En dépit du malaise de juger quelqu’un pour une conduite pathologique qu’il ne peut contrôler, les processus scientifiques et culturels totalement simultanés (les deux étant les produits des Lumières de l’homme blanc) qui dévoilent les diverses raisons d’un mauvais comportement proposent deux solutions ; la scientifique : médication ou modification génétique, et la culturelle : acceptation totale et adoption, prendre tout le monde au mot. Les vieilles idées humaines sur le bien et le mal évacuées, de telle manière que chaque différence sont éradiquées, ou que des gens meurtriers, intéressés ou manipulateurs ne peuvent ni être séquestrés ni bannis, (ou plus probablement un mélange des deux), une négociation centralisée par les deux forces actuelles dominantes se rejoignant au sujet de la tolérance et de l’intolérance des différents types de différences. La volonté d’externaliser un jugement sur des individus ou leurs actes individuels, soit pour un schéma de privilège moral extérieur, soit pour le scientisme, semble être une part d’une profonde anomie véhiculée par la désolation devant le spectacle d’un monde de plus en plus méconnaissable (la description de Simmel de la pensée moderne comme « la résistance de l’individu à être nivelé, avalé dans le mécanisme technico-social[4] » aujourd’hui vraiment archaïque), la peur de devenir ce que Oprah attend de nous : la plénitude de soi. Ce qui d’une certaine façon est sa forme d’archaïsme, la sustentation du pouvoir personnel qui n’est pas réalisée à l’extérieur mais plutôt à l’intérieur, une présomption que la flamme interne, si elle est nourrie, nous guidera vers notre suprême destinée. En tant que personnes engagées dans la propagation de la culture, quelque chose qui, contre toute attente, a généralement réussi à changer et à évoluer malgré la structure du pouvoir dominant, nous sommes obligées d’y croire.

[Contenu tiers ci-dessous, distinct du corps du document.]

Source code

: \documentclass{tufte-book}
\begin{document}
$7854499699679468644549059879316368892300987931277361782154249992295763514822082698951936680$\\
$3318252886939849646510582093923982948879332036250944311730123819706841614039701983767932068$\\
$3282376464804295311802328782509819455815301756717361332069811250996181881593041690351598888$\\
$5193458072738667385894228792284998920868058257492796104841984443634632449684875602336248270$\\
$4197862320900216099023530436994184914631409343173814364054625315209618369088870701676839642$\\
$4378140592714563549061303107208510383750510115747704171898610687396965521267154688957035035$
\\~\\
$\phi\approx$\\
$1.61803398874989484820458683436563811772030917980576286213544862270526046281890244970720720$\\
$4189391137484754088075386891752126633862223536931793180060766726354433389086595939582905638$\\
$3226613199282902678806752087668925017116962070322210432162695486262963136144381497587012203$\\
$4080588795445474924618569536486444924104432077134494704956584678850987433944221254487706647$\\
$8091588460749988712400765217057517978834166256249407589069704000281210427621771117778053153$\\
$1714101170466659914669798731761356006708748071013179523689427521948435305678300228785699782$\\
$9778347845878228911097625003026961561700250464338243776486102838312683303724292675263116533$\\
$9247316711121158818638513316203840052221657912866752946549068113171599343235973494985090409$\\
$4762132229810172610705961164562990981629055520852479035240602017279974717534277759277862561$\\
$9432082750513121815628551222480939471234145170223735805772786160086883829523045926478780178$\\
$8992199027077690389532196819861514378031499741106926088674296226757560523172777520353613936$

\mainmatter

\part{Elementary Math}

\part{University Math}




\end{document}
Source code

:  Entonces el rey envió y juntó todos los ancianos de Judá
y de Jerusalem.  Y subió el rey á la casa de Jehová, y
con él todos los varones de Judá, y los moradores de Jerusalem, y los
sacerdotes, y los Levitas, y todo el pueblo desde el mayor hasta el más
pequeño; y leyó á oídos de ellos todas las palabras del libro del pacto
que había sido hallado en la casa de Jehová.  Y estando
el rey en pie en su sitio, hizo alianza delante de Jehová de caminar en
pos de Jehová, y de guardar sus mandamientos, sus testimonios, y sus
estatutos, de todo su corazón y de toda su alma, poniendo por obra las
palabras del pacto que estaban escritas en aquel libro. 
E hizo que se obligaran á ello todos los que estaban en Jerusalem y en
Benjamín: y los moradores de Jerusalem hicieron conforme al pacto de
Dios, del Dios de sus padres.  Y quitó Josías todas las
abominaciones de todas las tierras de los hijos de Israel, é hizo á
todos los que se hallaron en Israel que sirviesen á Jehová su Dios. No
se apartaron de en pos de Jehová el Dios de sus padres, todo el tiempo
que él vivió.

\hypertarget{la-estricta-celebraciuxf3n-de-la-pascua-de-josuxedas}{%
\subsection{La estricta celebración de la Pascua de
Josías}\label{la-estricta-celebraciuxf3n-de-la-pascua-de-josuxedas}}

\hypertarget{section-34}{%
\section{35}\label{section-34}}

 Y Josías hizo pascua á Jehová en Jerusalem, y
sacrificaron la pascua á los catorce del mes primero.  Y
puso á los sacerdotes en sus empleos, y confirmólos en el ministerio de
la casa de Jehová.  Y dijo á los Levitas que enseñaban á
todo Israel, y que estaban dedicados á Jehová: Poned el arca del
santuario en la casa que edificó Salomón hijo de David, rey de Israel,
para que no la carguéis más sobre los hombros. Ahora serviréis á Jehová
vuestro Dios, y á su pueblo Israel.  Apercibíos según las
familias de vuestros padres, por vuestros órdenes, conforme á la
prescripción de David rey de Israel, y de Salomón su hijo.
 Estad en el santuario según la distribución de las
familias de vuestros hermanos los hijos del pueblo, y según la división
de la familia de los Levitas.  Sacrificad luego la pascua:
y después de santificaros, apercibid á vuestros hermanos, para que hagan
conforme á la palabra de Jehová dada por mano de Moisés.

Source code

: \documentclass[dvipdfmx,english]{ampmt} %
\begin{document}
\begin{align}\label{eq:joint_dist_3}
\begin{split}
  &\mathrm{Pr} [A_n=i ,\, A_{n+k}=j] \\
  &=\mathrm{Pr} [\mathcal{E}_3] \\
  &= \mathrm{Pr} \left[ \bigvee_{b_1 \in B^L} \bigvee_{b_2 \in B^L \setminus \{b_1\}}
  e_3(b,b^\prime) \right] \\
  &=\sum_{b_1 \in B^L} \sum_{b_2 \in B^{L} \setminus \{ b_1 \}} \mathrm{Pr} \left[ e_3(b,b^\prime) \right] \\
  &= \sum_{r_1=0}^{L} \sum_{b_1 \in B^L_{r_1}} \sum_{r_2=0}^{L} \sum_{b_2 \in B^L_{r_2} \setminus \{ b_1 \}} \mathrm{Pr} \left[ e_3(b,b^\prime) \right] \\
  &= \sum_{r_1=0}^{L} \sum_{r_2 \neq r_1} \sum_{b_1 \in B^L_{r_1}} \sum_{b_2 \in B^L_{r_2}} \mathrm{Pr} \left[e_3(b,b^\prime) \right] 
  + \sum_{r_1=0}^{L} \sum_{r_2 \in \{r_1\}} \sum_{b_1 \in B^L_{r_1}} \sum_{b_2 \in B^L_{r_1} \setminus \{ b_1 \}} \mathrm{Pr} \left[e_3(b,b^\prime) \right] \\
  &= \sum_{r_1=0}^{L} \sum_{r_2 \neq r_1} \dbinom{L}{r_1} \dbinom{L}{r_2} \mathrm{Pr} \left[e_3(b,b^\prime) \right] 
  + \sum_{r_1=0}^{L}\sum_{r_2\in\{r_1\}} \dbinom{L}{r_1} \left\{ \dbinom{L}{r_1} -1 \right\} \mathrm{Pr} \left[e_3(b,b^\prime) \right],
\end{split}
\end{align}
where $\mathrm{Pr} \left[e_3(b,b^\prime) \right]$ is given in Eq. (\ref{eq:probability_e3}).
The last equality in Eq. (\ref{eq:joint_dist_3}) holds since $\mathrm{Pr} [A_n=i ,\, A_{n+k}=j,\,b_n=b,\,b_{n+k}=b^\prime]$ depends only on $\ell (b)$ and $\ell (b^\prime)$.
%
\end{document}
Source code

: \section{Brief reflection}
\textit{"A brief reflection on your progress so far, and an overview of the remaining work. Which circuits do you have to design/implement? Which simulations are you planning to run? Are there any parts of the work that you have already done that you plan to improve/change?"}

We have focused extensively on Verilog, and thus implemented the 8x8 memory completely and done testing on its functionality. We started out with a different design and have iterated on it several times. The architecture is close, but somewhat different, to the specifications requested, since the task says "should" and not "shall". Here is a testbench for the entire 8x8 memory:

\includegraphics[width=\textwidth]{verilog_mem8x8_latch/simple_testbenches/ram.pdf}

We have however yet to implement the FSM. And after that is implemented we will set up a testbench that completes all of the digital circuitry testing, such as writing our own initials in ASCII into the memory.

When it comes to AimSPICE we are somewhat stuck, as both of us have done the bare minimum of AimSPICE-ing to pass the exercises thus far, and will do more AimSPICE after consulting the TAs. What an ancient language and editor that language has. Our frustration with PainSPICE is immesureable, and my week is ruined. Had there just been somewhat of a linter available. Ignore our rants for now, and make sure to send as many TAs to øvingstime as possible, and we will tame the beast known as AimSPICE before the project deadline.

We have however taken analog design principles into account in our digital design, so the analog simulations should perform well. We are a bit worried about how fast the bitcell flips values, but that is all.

Dans une récente interview accordée au New York Times, après avoir traité Trump d’« énorme imposteur, somme maléfique de ses déficiences », Philip Roth a répondu à la question suivante sur les cas récents de harcèlement en disant que cela ne le surprenait pas : « Je ne suis pas seulement entré dans la tête masculine mais aussi dans la réalité de ces envies irrépressibles dont la pression obstinée peut menacer la rationalité de tout individu par sa persistance, des pulsions parfois si intenses qu’elles peuvent même être expérimentées comme une forme de folie[5]. » Mais la réalité de la folie elle-même dépend de la culture[6].

Traduit de l’anglais par Michèle Veubret

[1] Lauren Berlan, Cruel Optimism, Durham, Duke University Press, 2011.

[2] LARB : Los Angeles Reviews of Books, https://lareviewofbooks.org/article/knight/

[3] http://psychogendered.com/2014/12/neurotypical-disdain-for-psychopaths/

[4] Georg Simmel, « The Metropolis and Modern Life », in Levine, Donald (éd), Simmel: On individuality and social forms, Chicago University Press,1971, p. 324.